Just as I reached the bottom of it my oxygen valve blocked totally and I actually lost consciousness for a few moments. But I got the mask off again and managed to gasp my way up the ropes that weren't hanging there when Hillary climbed his step. I wasn't to know that three years later an acquaintance of mine was to die on that very spot, and hung from those very ropes for months.

Once above the step I just kept teetering along that narrow icy summit ridge between Nepal and Tibet, between life and death. The sun was intensely bright and the sky was that inky black of very high altitudes. All around were the icy fins of the world's highest mountains. And somewhere along that ridge I experienced one of those existential moments that is the reason why you risk your life. The intensity of the now, the sharp savour of living wholly in the present moment, no past, no worries. The chop of the ice axe, the crunch of the crampons, the hiss of breath- this is the very stuff of life. Eventually I saw a couple of figures just above me, stepped up, and I was there.

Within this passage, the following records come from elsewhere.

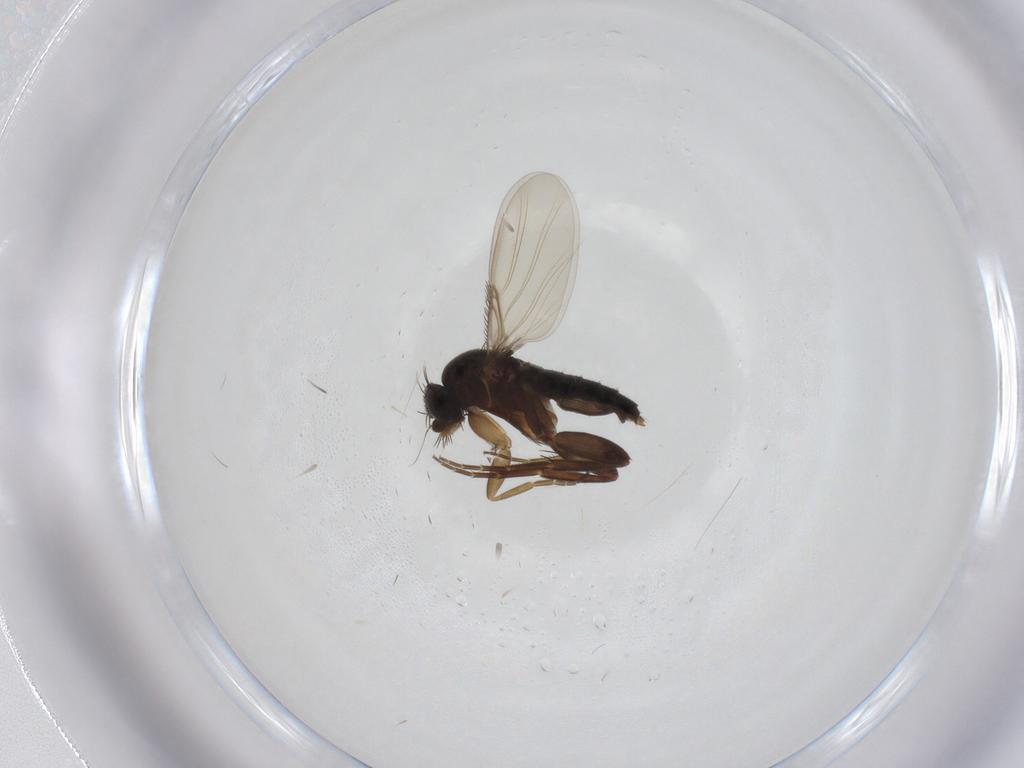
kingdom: Animalia
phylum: Arthropoda
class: Insecta
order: Diptera
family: Phoridae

I can't remember much. Now it all seems some sort of dream; bright sunlight, a tearing wind, a long flag of ice particles flying downwind of us. A vast drop of two miles into Tibet. We could see across a hundred miles of tightly-packed peaks, and we could see the curvature of the earth. Contorted faces shouting soundlessly, lips blue with oxygen starvation.

Doctors prove with blood samples that climbers are actually in the process of dying up there on the summit, but I should say that is where I started to live. Soon we had to turn back, and face the most dangerous part of our climb- the descent.

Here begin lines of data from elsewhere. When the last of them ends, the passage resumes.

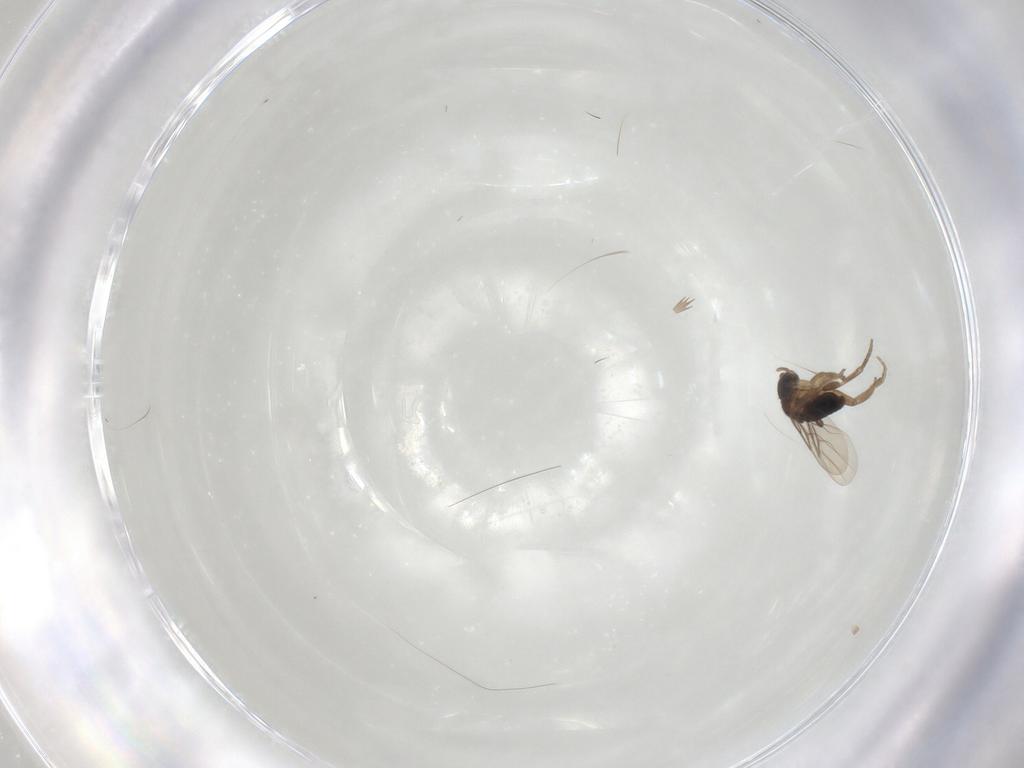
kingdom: Animalia
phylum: Arthropoda
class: Insecta
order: Diptera
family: Phoridae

But all of this was from the south, Nepali side of the mountain so I was unable to search the terrace where it is believed Mallory lies, although from the summit I could see it from above. The grandson of Mallory, another George Mallory, has also climbed the mountain to settle family business, but did not have time to search the area for signs of his famous grandfather.

I would like to have another attempt to find the camera, and am in the process of setting up an expedition to Everest's North Face. As all the members have climbed the mountain, its summit holds no pressing fascination for us. Most climbers at 26,000 feet on Everest have no time or interest in searching for remains- their sights are fixed on the top. Using a new form of radar-imaging device tuned to an identical V.P.K. camera I think we have the best chance yet of finding a vital clue.

As it can be imagined, I would respect the dead should I ever find them. What I want to find out is the answer to a seventy-five year old question: was Mount Everest climbed in 1924?